Many drugs are so lipophilic that would not me transported in the blood
without the plasma proteins like albumin and a1-glycoprotein.
Binding to plasma proteins facilitates absorption from the administration site
by removal of drug by the plasma proteins in the circulation.
11- What features
of capillaries allow passive diffusion of drugs?
Endothelial cells of capillaries have spaces between them (fenestrations and
"loose" intercellular junctions) that allow the passive diffusion
of drugs.
12- What are blood-tissue
barriers? List 2 such barriers.
Capillaries in barrier areas (blood/brain barrier, placental barrier) do not
have fenestrations and have tight intracellular junctions, thus drugs must diffuse
through two or more membranes.
13- What is a one compartment
pharmacokinetic model?
Describes drug distribution throughout the body immediately after administration.
14- What is volume of
distribution according to the one compartment pharmacokinetic model?
Vd = dose / steady-state plasma concentration.
15- What is a two compartment
pharmacokinetic model?
Describes how a drug is distributed first to rapidly-equilibrating tissue
(central compartment) and later to slowly-equilibrating tissues (peripheral
compartment) .
16- What is volume of
distribution according to the two compartment pharmacokinetic model?
Becomes an apparent volume of distribution usually larger than total plasma
volume due to the accumulation of drug in tissue other than plasma, while still
using Vd = dose/Pss to asses volume. Drugs with a large apparent Vd will have
low plasma concentration relative to total dose administered.
17- List 3 tissues that
may be drug reservoirs, and the types of drug they often store.
fat - hydrophobic drugs
bone - divalent metal ions
plasma proteins - amphipatic drugs
18- List 2 plasma protein
that may bind drugs.
albumin
a1-glycoprotein
19- What is the basis
of bilirubin toxicity in newborns?
Liver function in infants is not fully developed, so bilirubin accumulates
in plasma proteins; decreasing the binding capacity of plasma proteins will
result in toxicity.
20- What is bioavailability?
Bioavailability (F) refers to the extent by which an oral dose reaches the systemic
circulation.
21- Which drugs
have the lowest bioavailability? How this relates to an oral dose?
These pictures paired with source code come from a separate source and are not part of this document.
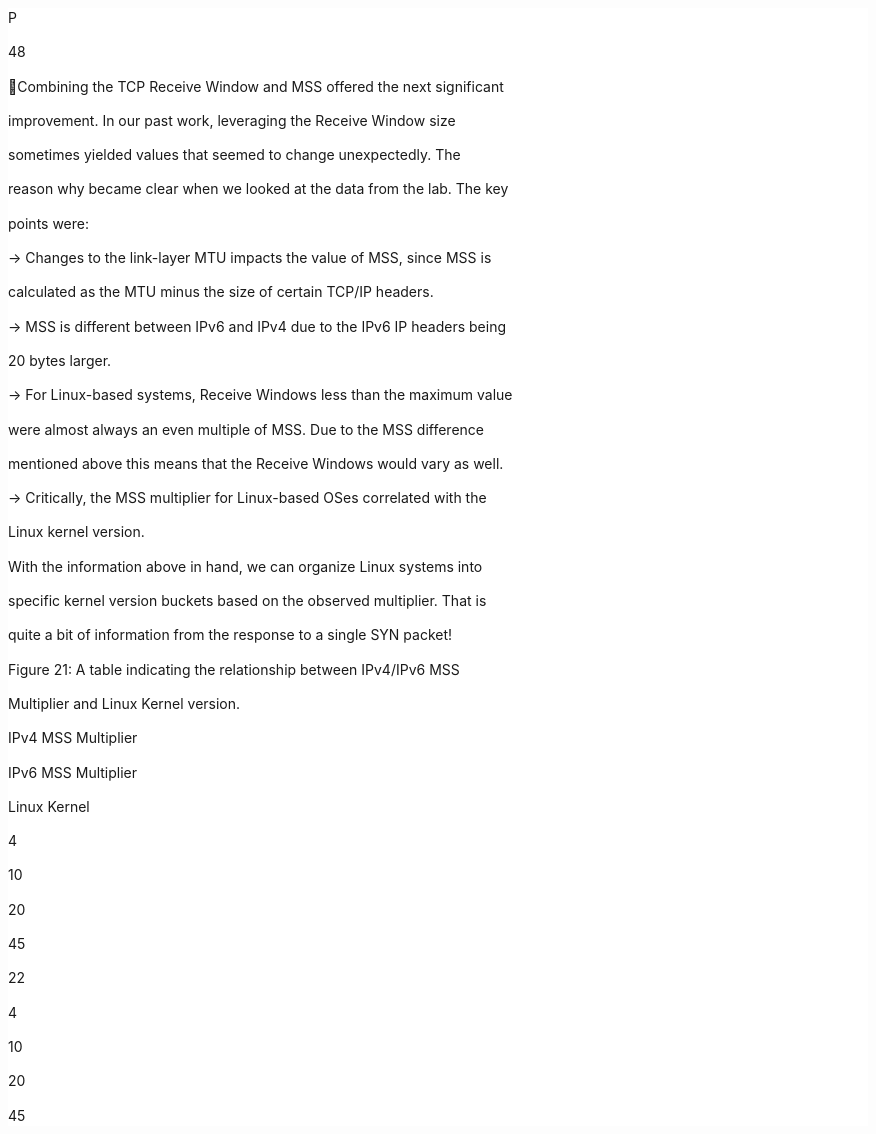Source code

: P

48

Combining the TCP Receive Window and MSS offered the next significant 

improvement. In our past work, leveraging the Receive Window size 

sometimes yielded values that seemed to change unexpectedly. The 

reason why became clear when we looked at the data from the lab. The key 

points were:

→ Changes to the link\-layer MTU impacts the value of MSS, since MSS is 

calculated as the MTU minus the size of certain TCP/IP headers.

→ MSS is different between IPv6 and IPv4 due to the IPv6 IP headers being 

20 bytes larger.

→ For Linux\-based systems, Receive Windows less than the maximum value 

were almost always an even multiple of MSS. Due to the MSS difference 

mentioned above this means that the Receive Windows would vary as well.

→ Critically, the MSS multiplier for Linux\-based OSes correlated with the 

Linux kernel version.

With the information above in hand, we can organize Linux systems into 

specific kernel version buckets based on the observed multiplier. That is 

quite a bit of information from the response to a single SYN packet!

Figure 21: A table indicating the relationship between IPv4/IPv6 MSS 

Multiplier and Linux Kernel version.

IPv4 MSS Multiplier 

IPv6 MSS Multiplier 

Linux Kernel

4

10

20

45

22

4

10

20

45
Drugs with the lowest bioavailability are those more susceptible to the first-pass
effect. The oral dose needed to attain a desired plasma concentration must be
increased by F to compensate for the fraction lost.
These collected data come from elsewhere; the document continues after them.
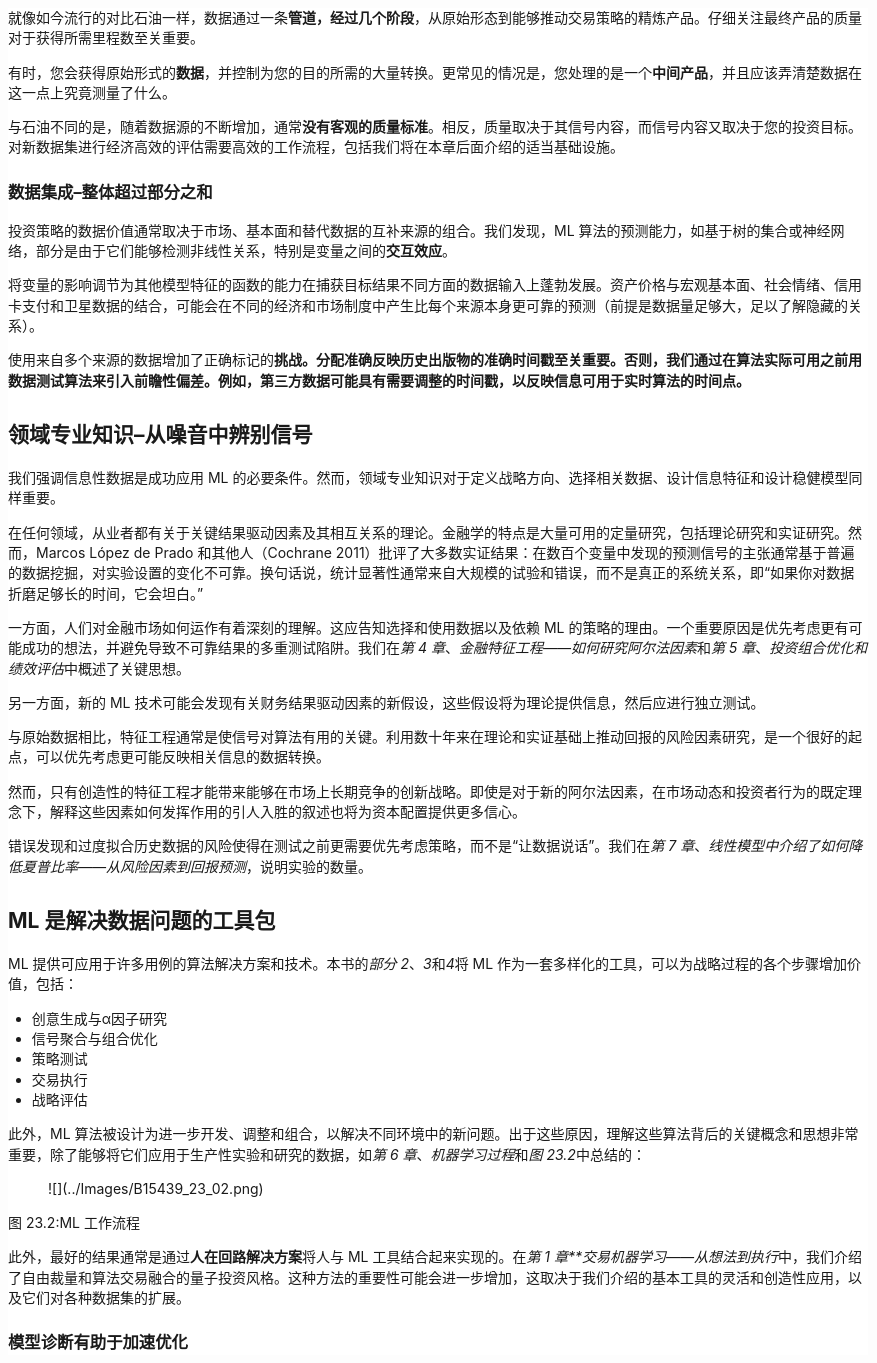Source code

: 就像如今流行的对比石油一样，数据通过一条**管道，经过几个阶段**，从原始形态到能够推动交易策略的精炼产品。仔细关注最终产品的质量对于获得所需里程数至关重要。

有时，您会获得原始形式的**数据**，并控制为您的目的所需的大量转换。更常见的情况是，您处理的是一个**中间产品**，并且应该弄清楚数据在这一点上究竟测量了什么。

与石油不同的是，随着数据源的不断增加，通常**没有客观的质量标准**。相反，质量取决于其信号内容，而信号内容又取决于您的投资目标。对新数据集进行经济高效的评估需要高效的工作流程，包括我们将在本章后面介绍的适当基础设施。

### 数据集成–整体超过部分之和

投资策略的数据价值通常取决于市场、基本面和替代数据的互补来源的组合。我们发现，ML 算法的预测能力，如基于树的集合或神经网络，部分是由于它们能够检测非线性关系，特别是变量之间的**交互效应**。

将变量的影响调节为其他模型特征的函数的能力在捕获目标结果不同方面的数据输入上蓬勃发展。资产价格与宏观基本面、社会情绪、信用卡支付和卫星数据的结合，可能会在不同的经济和市场制度中产生比每个来源本身更可靠的预测（前提是数据量足够大，足以了解隐藏的关系）。

使用来自多个来源的数据增加了正确标记的**挑战。分配准确反映历史出版物的准确时间戳至关重要。否则，我们通过在算法实际可用之前用数据测试算法来引入前瞻性偏差。例如，第三方数据可能具有需要调整的时间戳，以反映信息可用于实时算法的时间点。**

## 领域专业知识–从噪音中辨别信号

我们强调信息性数据是成功应用 ML 的必要条件。然而，领域专业知识对于定义战略方向、选择相关数据、设计信息特征和设计稳健模型同样重要。

在任何领域，从业者都有关于关键结果驱动因素及其相互关系的理论。金融学的特点是大量可用的定量研究，包括理论研究和实证研究。然而，Marcos López de Prado 和其他人（Cochrane 2011）批评了大多数实证结果：在数百个变量中发现的预测信号的主张通常基于普遍的数据挖掘，对实验设置的变化不可靠。换句话说，统计显著性通常来自大规模的试验和错误，而不是真正的系统关系，即“如果你对数据折磨足够长的时间，它会坦白。”

一方面，人们对金融市场如何运作有着深刻的理解。这应告知选择和使用数据以及依赖 ML 的策略的理由。一个重要原因是优先考虑更有可能成功的想法，并避免导致不可靠结果的多重测试陷阱。我们在*第 4 章*、*金融特征工程——如何研究阿尔法因素*和*第 5 章*、*投资组合优化和绩效评估*中概述了关键思想。

另一方面，新的 ML 技术可能会发现有关财务结果驱动因素的新假设，这些假设将为理论提供信息，然后应进行独立测试。

与原始数据相比，特征工程通常是使信号对算法有用的关键。利用数十年来在理论和实证基础上推动回报的风险因素研究，是一个很好的起点，可以优先考虑更可能反映相关信息的数据转换。

然而，只有创造性的特征工程才能带来能够在市场上长期竞争的创新战略。即使是对于新的阿尔法因素，在市场动态和投资者行为的既定理念下，解释这些因素如何发挥作用的引人入胜的叙述也将为资本配置提供更多信心。

错误发现和过度拟合历史数据的风险使得在测试之前更需要优先考虑策略，而不是“让数据说话”。我们在*第 7 章*、*线性模型中介绍了如何降低夏普比率——从风险因素到回报预测*，说明实验的数量。

## ML 是解决数据问题的工具包

ML 提供可应用于许多用例的算法解决方案和技术。本书的*部分 2*、*3*和*4*将 ML 作为一套多样化的工具，可以为战略过程的各个步骤增加价值，包括：

*   创意生成与α因子研究
*   信号聚合与组合优化
*   策略测试
*   交易执行
*   战略评估

此外，ML 算法被设计为进一步开发、调整和组合，以解决不同环境中的新问题。出于这些原因，理解这些算法背后的关键概念和思想非常重要，除了能够将它们应用于生产性实验和研究的数据，如*第 6 章*、*机器学习过程*和*图 23.2*中总结的：

<figure class="mediaobject">![](../Images/B15439_23_02.png)</figure>

图 23.2:ML 工作流程

此外，最好的结果通常是通过**人在回路解决方案**将人与 ML 工具结合起来实现的。在*第 1 章**交易机器学习——从想法到执行*中，我们介绍了自由裁量和算法交易融合的量子投资风格。这种方法的重要性可能会进一步增加，这取决于我们介绍的基本工具的灵活和创造性应用，以及它们对各种数据集的扩展。

### 模型诊断有助于加速优化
22- How is the bioavailability
of a drug determined?
The bioavailability of a drug is normally determined by comparing time-course
curves for oral and intravenous administration, determining the area under each
curve (AUC) and calculating the ratio: F
= AUCpo / AUCiv . It
is assumed that no first-pass metabolism occurs after intravenous administration
and that essentially all drug equilibrates in the blood.